A staff attorney at the Southern Poverty Law Center, a left-leaning civil rights group notorious for branding mainstream conservative and Christians nonprofits “hate groups” and putting them on a map with Ku Klux Klan chapters, was arrested Sunday on terrorism charges for allegedly taking part in a violent riot where agitators threw rocks, Molotov cocktails, and fireworks at police.

According to DeKalb County Jail records, the Georgia Bureau of Investigation arreested Thomas Webb Jurgens, a 6-foot male with brown hair and brown eyes, on Sunday, March 5. He faces one charge of “domestic terrorism.”

Tom Jurgens works as a staff attorney at the Southern Poverty Law Center since 2021, after he graduated from the University of Georgia School of Law in 2019, according to LinkedIn.

Authorities detained 35 people on Sunday, charging 23 of them each with domestic terrorism, following the riot. Jurgens’ name appears on the list.

“On March 5, 2023, a group of violent agitators used the cover of a peaceful protest of the proposed Atlanta Public Safety Training Center to conduct a coordinated attack on construction equipment and police officers,” Atlanta Police reported Sunday. “They changed into black clothing and entered the construction area and began to throw large rocks, bricks, Molotov cocktails, and fireworks at police officers.”

Protesters engaged in “Cop City” demonstrations, claiming that the new training center would propagate militarized policing and harm the environment, CNN reported.

According to police, the agitators “destroyed multiple pieces of construction equipment by fire and vandalism.”

“The illegal actions of the agitators could have resulted in bodily harm,” the police added. “Officers exercised restraint and used non-lethal enforcement to conduct arrests.”

The Southern Poverty Law Center did not immediately respond to a request for comment.

As I explain in my book “Making Hate Pay: The Corruption of the Southern Poverty Law Center,” the SPLC took the program it used to bankrupt organizations associated with the Ku Klux Klan and weaponized it against conservative groups, partially to scare donors into ponying up cash and partially to silence ideological opponents.

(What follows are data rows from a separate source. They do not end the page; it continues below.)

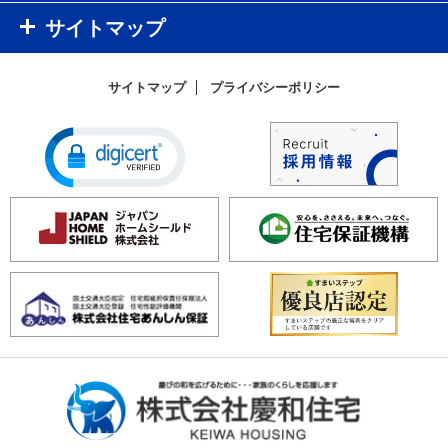
サイトマップ
サイトマップ
プライバシーポリシー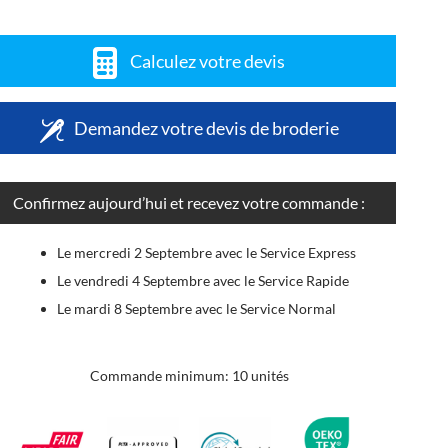
Calculez votre devis
Demandez votre devis de broderie
Confirmez aujourd’hui et recevez votre commande :
Le mercredi 2 Septembre avec le Service Express
Le vendredi 4 Septembre avec le Service Rapide
Le mardi 8 Septembre avec le Service Normal
Commande minimum: 10 unités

After the SPLC fired its co-founder amid a racial discrimination and sexual harassment scandal in 2019, a former staffer claimed that the SPLC’s accusations of “hate” are a “cynical fundraising scam” aimed at “bilking northern liberals.” Critics across the political spectrum have voiced opposition and alarm at the organization’s hate group smears.

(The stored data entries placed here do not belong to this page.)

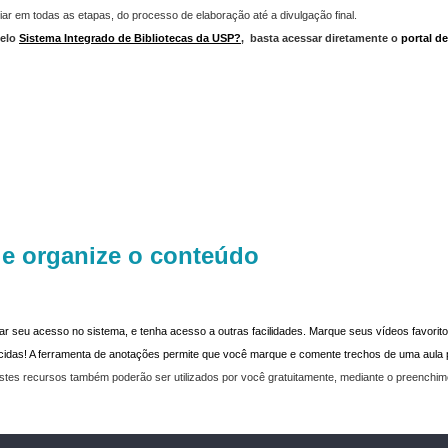
iar em todas as etapas, do processo de elaboração até a divulgação final.
elo
Sistema Integrado de Bibliotecas da USP?
,
basta acessar diretamente o
portal d
 e organize o conteúdo
dar seu acesso no sistema, e tenha acesso a outras facilidades. Marque seus vídeos favoritos
recidas! A ferramenta de anotações permite que você marque e comente trechos de uma aul
stes recursos também poderão ser utilizados por você gratuitamente, mediante o preenchi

In 2012, a terrorist targeted the Family Research Council’s headquarters in the nation’s capital, entering the lobby with a semiautomatic pistol and then shooting and wounding a guard. The man told the FBI that he found the conservative organization on the SPLC’s “hate map” and intended to kill everyone in the building.

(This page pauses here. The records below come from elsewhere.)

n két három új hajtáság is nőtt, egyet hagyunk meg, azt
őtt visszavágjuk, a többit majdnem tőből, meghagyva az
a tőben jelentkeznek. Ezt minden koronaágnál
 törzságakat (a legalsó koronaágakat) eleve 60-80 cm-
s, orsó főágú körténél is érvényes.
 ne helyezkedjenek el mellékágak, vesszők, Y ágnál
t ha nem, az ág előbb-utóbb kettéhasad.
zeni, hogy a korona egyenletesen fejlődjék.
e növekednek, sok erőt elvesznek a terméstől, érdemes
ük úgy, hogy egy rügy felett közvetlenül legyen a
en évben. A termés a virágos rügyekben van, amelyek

The man later pleaded guilty to committing an act of terror and received a 25-year prison sentence. The SPLC condemned the attack, but has kept the Family Research Council on its hate map ever since.

The SPLC has no open affiliation with antifa black bloc protesters, but it condemned President Donald Trump’s 2020 move to designate antifa as a “terrorist organization,” calling it “dangerous and unjust.”

“Antifa, short for anti-fascist, is a broad, community-based movement composed of individuals organizing against racial and economic injustice,” the SPLC’s “Hatewatch” said. “Those who identify with the label represent a large spectrum of the political left. The Trump administration frequently uses the term to describe any group or individual that demonstrates in opposition to its policies. Far-right extremists use similar tactics.”

Self-described antifascist operatives, such as Megan Squire, reportedly feed data to SPLC analysts. The SPLC also closely tracks the Proud Boys, which has engaged in multiple scuffles with antifa black bloc protesters.

The FBI recently rescinded a memo citing the SPLC on “radical-traditional Catholics” after a whistleblower published it.